Big Ideas and No Boundaries
By THOMAS L. FRIEDMAN
New York Times
My rabbi told this joke on Yom Kippur: At the front of the lunch line at a parochial school was a bowl of apples with a sign that read: “Take only one. God is watching.” At the end of the lunch line, after the entrees, was a bowl of cookies, where a student had put up a sign: “Take all you want. God is watching the apples.”
Somehow that joke reminds me of the debate about free trade in America today. Right now, with the Republicans in charge, free trade is secure. Yet, while everyone is watching the front of the line, out back in the country, an erosion of support for free trade is under way. The “Doha” trade talks have stalled, because of opposition by U.S. farmers, and the White House’s “fast-track” authority to negotiate free trade agreements expires soon. With protectionist-leaning Democrats likely to take the House or Senate, any new free-trade accords will probably be stalled.
I hope Democrats won’t go this route. I’ve always believed in free trade, accompanied by better pension and health care safety nets. But I’m not a free trader anymore. I’m now a radical free trader. Why? Because in this new era of globalization, so many people now have the communication and innovation tools to compete, connect and collaborate from anywhere. As a result, business rule No. 1 today is: Whatever can be done will be done by someone, somewhere. The only question is whether it will be done by you or to you. In such a world, the way our society flourishes is by being as educated, open and flexible as possible, so more of our people can do whatever can be done first. It matters that Google was invented here.

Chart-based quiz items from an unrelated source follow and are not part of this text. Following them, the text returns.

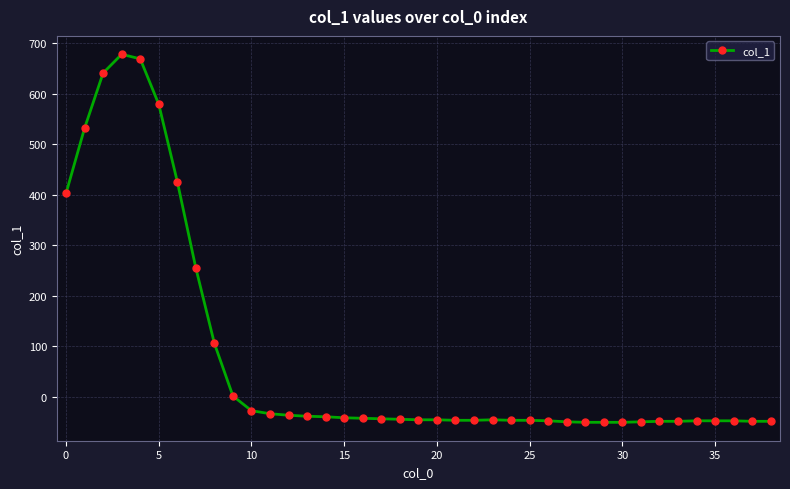

True or false: the data has more than 1 interior local peaks.

True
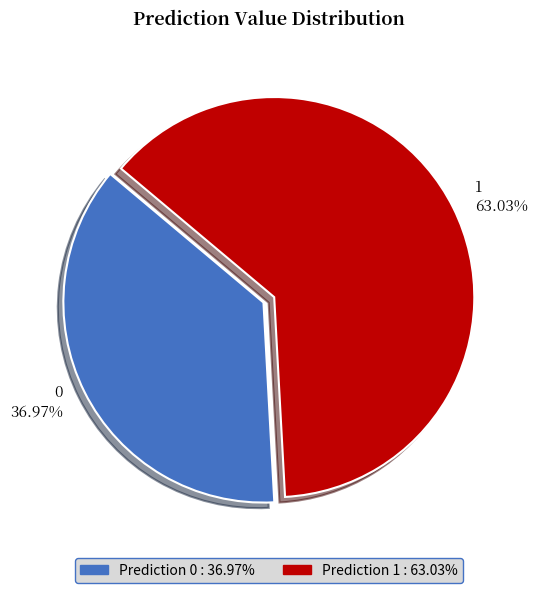

To the nearest percent, what portion does 1 represent?

63%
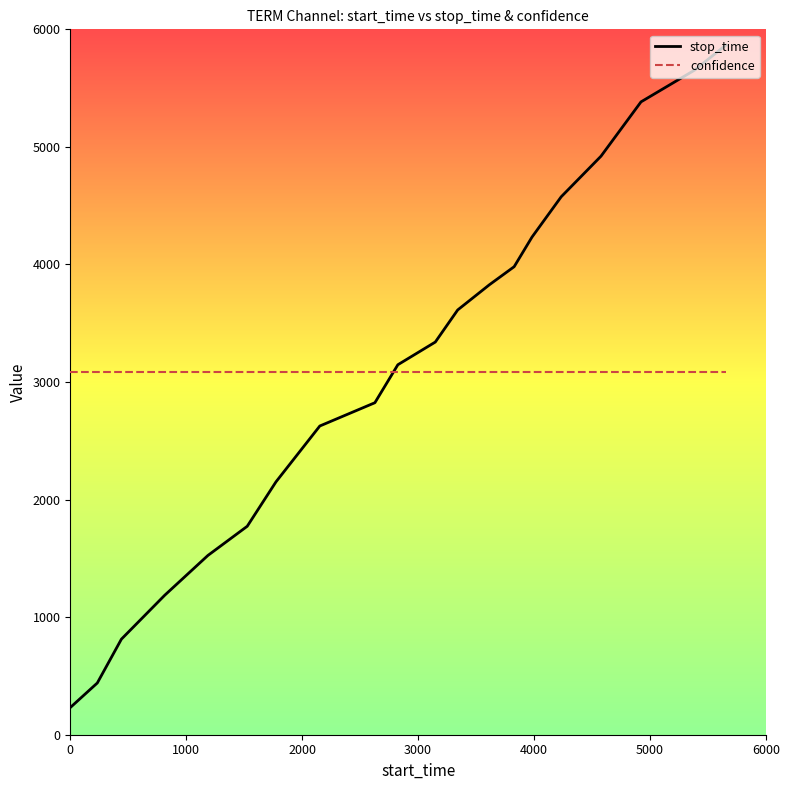

At how many categories does at least one series exceed 3297?

10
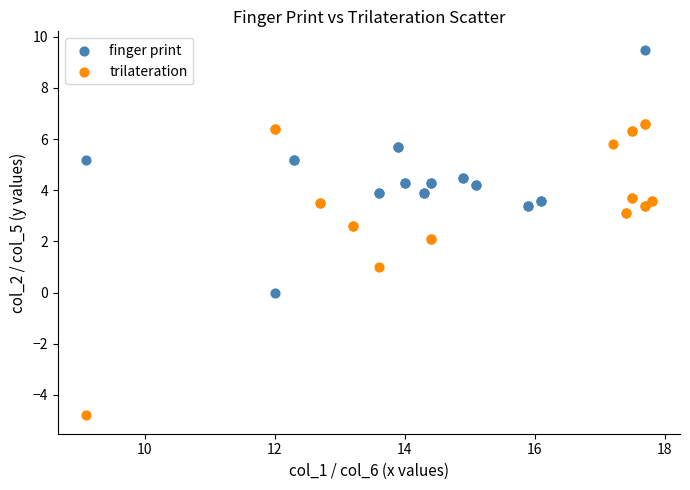

Which series has the largest Y range (max minus min)?

trilateration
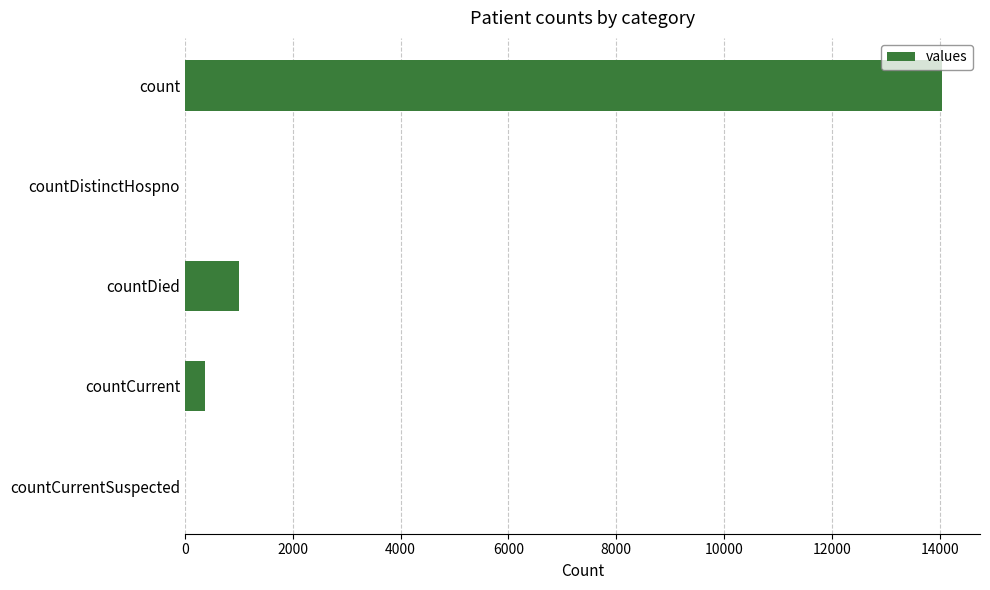

What is the change in value from count to countCurrentSuspected?

-14043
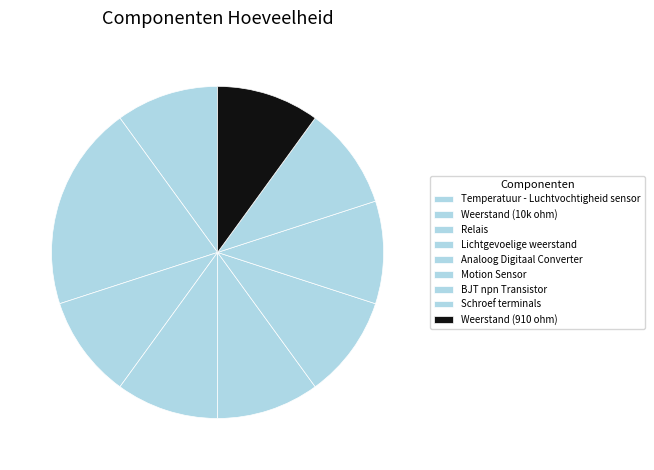

What percentage is the Weerstand (10k ohm) slice, to the nearest percent?

20%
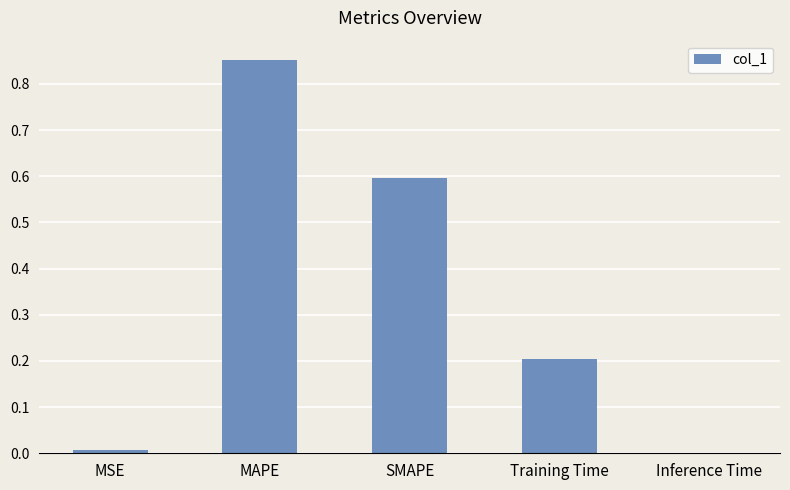

At which category does the chart reach its peak across all series?

MAPE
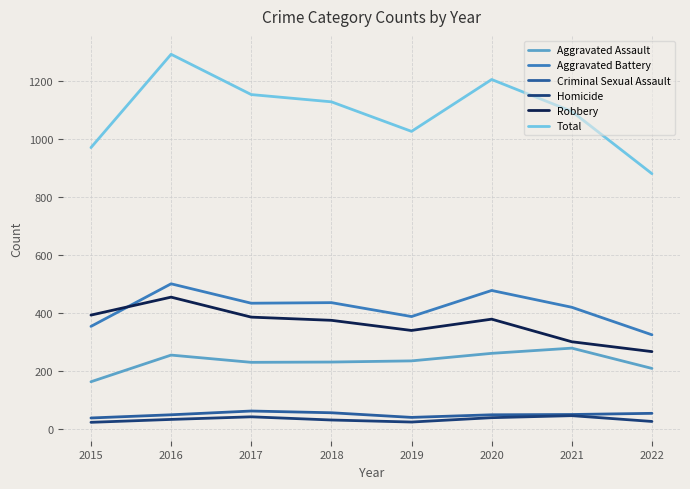

Which series has the largest total across all categories?

Total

“That society which has the least resistance to the uninterrupted flow of ideas, diversity, concepts and competitive signals wins,” says Nandan Nilekani, C.E.O. of the Indian tech giant Infosys. “And the society that has the efficiencies to translate whatever can be done quickly — from idea to market — also wins.”
The old left thinks free trade is something that benefits only multinationals. In fact, it is now critical for small businesses and individuals, who can now act multinationally. They are the ones who create good jobs.
Last week, I was in Nebraska, where I met Doug Palmer. He and his partner, Pat Boeshart, make insulated concrete forms for buildings. The traditional way to insulate concrete with foam is to make the foam and then truck it around the country to building sites to be attached to concrete. Mr. Palmer’s company, Lite-Form, found a Korean machine that, when combined with devices added by his firm, can make the foam and concrete together on site, saving big dollars in trucking. Today, Mr. Palmer’s South Sioux City company imports these machines from Korea, attaches its devices and exports them to Kuwait. His company has an Arabic brochure that tells Kuwaitis how to use the device. The brochure was produced by a local ad agency owned by the Winnebago Indian tribe of Nebraska. The agency was started by the tribe’s economic development corporation. Midwest Indians publishing Arabic brochures for Nebraskans importing from Koreans for customers in Kuwait ...
“Protectionism scares me,” said Mr. Palmer, who has 28 employees. “If we put up a moat and keep doing what we’re doing, thinking we’re the smartest in the world, we’re going to die. We have to have that flexibility to barter and trade.”
A few days later, in Silicon Valley, I met Arijit Sengupta, a young Indian-American educated at Stanford, whose company, “BeyondCore,” developed a software algorithm able to detect and reduce errors in outsourced back-office work. When I met Mr. Sengupta, he handed me a card with his logo, which, he explained, was designed by a graphic artist he found online in Romania. His database and Web server are freeware, and he has outsourced his marketing, sales support and patent filings to Indian firms. When I asked, “Where’s your office?” he held up his BlackBerry, which takes calls forwarded from numbers in India, Boston and Palo Alto. He and his seven workers already have one Fortune 500 client.
“When I started this company I never had to think about geography,” he said. “All I had to think about was: Where was the best resource to get something done. ... What you need are the big ideas. That is the tough thing to come up with.”
The way you keep good jobs in this country is not by building big walls, but by attracting people with big ideas — and then giving them the freedom to do whatever can be done with anyone, anywhere, anytime.